Вспомнилось раннее детство, рассказы отца… Шестнадцати лет ушел он из дома на Дон грузить баржи. Был не обижен силой — легко переносил восьмипудовые кули по шатким мосткам пристани. Подошел, срок службы и взяли его за рост, силу и красоту в Преображенский полк — в Питер. В этом городе и остался. Тяжелой, полной лишений и нужды была жизнь чернорабочего…
Когда началась первая мировая война, отца призвали на военную службу. На руках матери, Анны Дмитриевны, осталось нас пятеро. Жили мы в тесной, сырой клетушке под лестницей старого купеческого дома на Лиговке. Помню, через щели пола часто просачивалась густо-зеленая вонючая жижа. Утром, прежде чем спустить детей на пол, мать собирала эту зловонную грязь и открывала дверь, чтобы проветрить комнату. Едва успев одеть и накормить нас, она спешила на задний двор, где в подвале помещалась прачечная. Мать стирала белье жильцам. Мы, малыши, играя, часто забегали к ней. Нагнувшись над корытом, она стояла босая, с подвернутым подолом, в густой пелене пара. Не отрываясь от работы, устало улыбалась нам и посылала во двор, на солнышко.
Шел 1917 год. На улицах было полно встревоженных, ожидавших чего-то людей. Немало лет прошло, прежде чем я осознал, чем жили тогда Петроград, рабочая Россия: только что отгремел Февраль, большевики готовили массы к штурму Временного правительства. А тогда… Мы, мальчишки, видели все, но не понимали многого.

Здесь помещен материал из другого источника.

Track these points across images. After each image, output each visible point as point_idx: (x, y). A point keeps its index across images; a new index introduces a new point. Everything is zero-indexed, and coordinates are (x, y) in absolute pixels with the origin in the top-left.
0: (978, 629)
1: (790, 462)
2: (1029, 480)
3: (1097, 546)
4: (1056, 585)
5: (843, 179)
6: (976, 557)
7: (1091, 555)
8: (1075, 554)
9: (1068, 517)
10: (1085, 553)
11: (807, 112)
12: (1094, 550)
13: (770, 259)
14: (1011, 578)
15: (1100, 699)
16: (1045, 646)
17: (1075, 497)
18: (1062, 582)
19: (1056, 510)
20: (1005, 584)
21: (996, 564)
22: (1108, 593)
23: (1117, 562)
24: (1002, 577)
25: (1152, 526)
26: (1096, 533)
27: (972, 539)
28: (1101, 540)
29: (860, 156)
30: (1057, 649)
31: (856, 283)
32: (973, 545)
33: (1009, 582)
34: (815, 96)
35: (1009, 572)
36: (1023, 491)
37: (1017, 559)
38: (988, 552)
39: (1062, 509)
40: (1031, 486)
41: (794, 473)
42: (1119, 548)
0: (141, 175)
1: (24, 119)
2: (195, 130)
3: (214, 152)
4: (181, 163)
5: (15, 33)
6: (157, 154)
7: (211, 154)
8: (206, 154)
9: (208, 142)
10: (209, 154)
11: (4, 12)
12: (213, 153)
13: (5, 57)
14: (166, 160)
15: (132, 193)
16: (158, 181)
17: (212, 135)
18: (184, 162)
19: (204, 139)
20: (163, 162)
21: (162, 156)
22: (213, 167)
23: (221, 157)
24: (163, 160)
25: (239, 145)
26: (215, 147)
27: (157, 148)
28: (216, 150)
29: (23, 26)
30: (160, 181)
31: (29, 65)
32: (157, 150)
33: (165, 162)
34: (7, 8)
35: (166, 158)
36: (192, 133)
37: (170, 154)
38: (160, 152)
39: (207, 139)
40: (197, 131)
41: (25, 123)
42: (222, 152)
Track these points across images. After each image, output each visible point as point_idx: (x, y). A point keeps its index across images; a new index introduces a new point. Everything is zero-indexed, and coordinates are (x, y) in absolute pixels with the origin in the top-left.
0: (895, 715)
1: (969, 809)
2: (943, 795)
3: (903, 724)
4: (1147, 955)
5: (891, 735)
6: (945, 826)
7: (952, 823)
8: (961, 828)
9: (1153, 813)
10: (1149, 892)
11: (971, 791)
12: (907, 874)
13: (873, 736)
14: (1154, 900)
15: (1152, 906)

По вечерам наша Анна Дмитриевна часто уходила на митинги и собрания рабочих. Вместе с другими женщинами она участвовала в демонстрациях, требовавших прекратить опостылевшую всем войну, вернуть мужей с фронта. В те дни мать помогала своему брату Ивану, рабочему Путиловского завода, созывать женщин на собрания, распространять листовки, вести пропаганду против войны, против политики Временного правительства. Она жадно вслушивалась в речи ораторов, стараясь уяснить смысл надвигавшихся событий.
В канун Октябрьской революции мать, пренебрегая опасностью, помогала сыну Алексею — рабочему-красногвардейцу завода Вестингауз прятать винтовки, боеприпасы. Могла ли она предполагать, что пройдет совсем немного времени и прозвучат на весь мир исторические слова Владимира Ильича Ленина:
«Рабочая и крестьянская революция, о необходимости которой все время говорили большевики, совершилась».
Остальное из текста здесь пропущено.